Archbishop of York wades in to Universal Credit row

The Archbishop of York has made an impassioned attack on the government's plans to roll out its flagship welfare reform nationally.

Universal Credit is designed to simplify the UK's immensely complex welfare rules and make it easier for people to transition from welfare to work. However, it has been slammed by MPs from all sides because it will leave vulnerable people waiting weeks for payment.

The Archbishop of York John Sentamu is the Church of England's second most senior leaderHarry Farley

Now Dr John Sentamu has waded in to the debate and urged a pause.

Writing in the Sunday Times, he said the concept of a single source for welfare payments 'sounds neat and attractive' and that it was a biblical principle that those who could work should do so. However, he added: 'What we now need is an honest and courageous evaluation of the way the principle of universal credit is working in practice.'

He said it was 'grotesquely ignorant' to assume poor and vulnerable people had a 'nest-egg' to tide them over while they were waiting to be paid. Millions of people, especially those in need of support, are 'already in debt and have nothing to fall back on. If their rental payments lapse, they are at risk of eviction. That means, in the case of families with young children, an additional burden for their local council, which is obliged to house them and whose resources are already stretched to breaking point.'

He pointed to figures from the Joseph Rowntree Foundation charity estimating that official figures for those in poverty would increase by almost 500,000 people because of the four-year freeze on benefits that began last year, and to the rise in food bank use, describing it as 'a 21st-century phenomenon of which I'm both proud and embarrassed'.

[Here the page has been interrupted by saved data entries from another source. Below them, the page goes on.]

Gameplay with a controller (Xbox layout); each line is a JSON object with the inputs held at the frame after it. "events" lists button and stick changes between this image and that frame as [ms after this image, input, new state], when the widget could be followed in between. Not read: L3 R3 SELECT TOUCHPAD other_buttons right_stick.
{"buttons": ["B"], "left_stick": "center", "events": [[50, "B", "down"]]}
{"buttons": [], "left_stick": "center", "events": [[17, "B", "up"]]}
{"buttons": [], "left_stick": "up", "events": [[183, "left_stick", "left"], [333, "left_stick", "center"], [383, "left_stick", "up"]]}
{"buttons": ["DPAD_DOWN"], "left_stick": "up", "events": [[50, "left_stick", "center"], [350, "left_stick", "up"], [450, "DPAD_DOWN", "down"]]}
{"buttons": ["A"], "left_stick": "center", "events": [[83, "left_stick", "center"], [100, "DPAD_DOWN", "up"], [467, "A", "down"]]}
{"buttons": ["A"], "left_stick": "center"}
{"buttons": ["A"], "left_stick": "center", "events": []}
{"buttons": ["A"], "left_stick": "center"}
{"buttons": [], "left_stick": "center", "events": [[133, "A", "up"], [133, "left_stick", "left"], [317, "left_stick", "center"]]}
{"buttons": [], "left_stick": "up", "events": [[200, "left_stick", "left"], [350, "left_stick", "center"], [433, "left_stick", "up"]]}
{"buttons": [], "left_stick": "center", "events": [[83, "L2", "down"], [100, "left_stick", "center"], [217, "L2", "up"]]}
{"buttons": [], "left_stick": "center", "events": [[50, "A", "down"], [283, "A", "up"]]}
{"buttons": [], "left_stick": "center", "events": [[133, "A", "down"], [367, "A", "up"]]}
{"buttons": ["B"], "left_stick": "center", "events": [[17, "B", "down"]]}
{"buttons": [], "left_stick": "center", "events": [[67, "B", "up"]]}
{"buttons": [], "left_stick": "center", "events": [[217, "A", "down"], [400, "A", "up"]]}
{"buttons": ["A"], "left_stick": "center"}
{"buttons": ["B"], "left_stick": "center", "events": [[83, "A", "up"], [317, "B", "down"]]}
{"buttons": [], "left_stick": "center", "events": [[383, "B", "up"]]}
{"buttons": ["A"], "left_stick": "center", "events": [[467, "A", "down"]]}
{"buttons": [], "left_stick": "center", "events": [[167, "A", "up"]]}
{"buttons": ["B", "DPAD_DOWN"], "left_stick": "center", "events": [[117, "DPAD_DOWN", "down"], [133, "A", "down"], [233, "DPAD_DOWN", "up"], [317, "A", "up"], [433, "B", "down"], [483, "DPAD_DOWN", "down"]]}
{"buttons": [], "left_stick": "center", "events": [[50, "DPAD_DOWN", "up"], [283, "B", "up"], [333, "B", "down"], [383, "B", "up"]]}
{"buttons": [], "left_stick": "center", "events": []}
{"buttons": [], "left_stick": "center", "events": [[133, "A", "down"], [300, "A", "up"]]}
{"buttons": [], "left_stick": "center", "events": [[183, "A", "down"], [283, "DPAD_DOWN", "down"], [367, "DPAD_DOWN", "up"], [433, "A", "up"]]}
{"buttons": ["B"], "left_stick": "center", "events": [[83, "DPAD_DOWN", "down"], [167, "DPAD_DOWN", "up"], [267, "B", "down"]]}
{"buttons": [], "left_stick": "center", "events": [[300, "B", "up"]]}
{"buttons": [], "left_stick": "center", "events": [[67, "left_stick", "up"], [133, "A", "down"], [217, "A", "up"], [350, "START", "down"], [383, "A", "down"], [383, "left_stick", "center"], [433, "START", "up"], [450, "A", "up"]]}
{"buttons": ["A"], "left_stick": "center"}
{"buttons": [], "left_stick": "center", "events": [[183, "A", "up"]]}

He concluded: 'I want to be proud of our national care for today's "widows and orphans", too. Adjustments to the system of universal credit would go a long way in that direction.'

According to the Sunday Telegraph, the Prime Minister is on the verge of making concession on the issue, which some commentators have described as the government's 'poll tax' in reference to the debacle that helped bring down a previous Conservative government.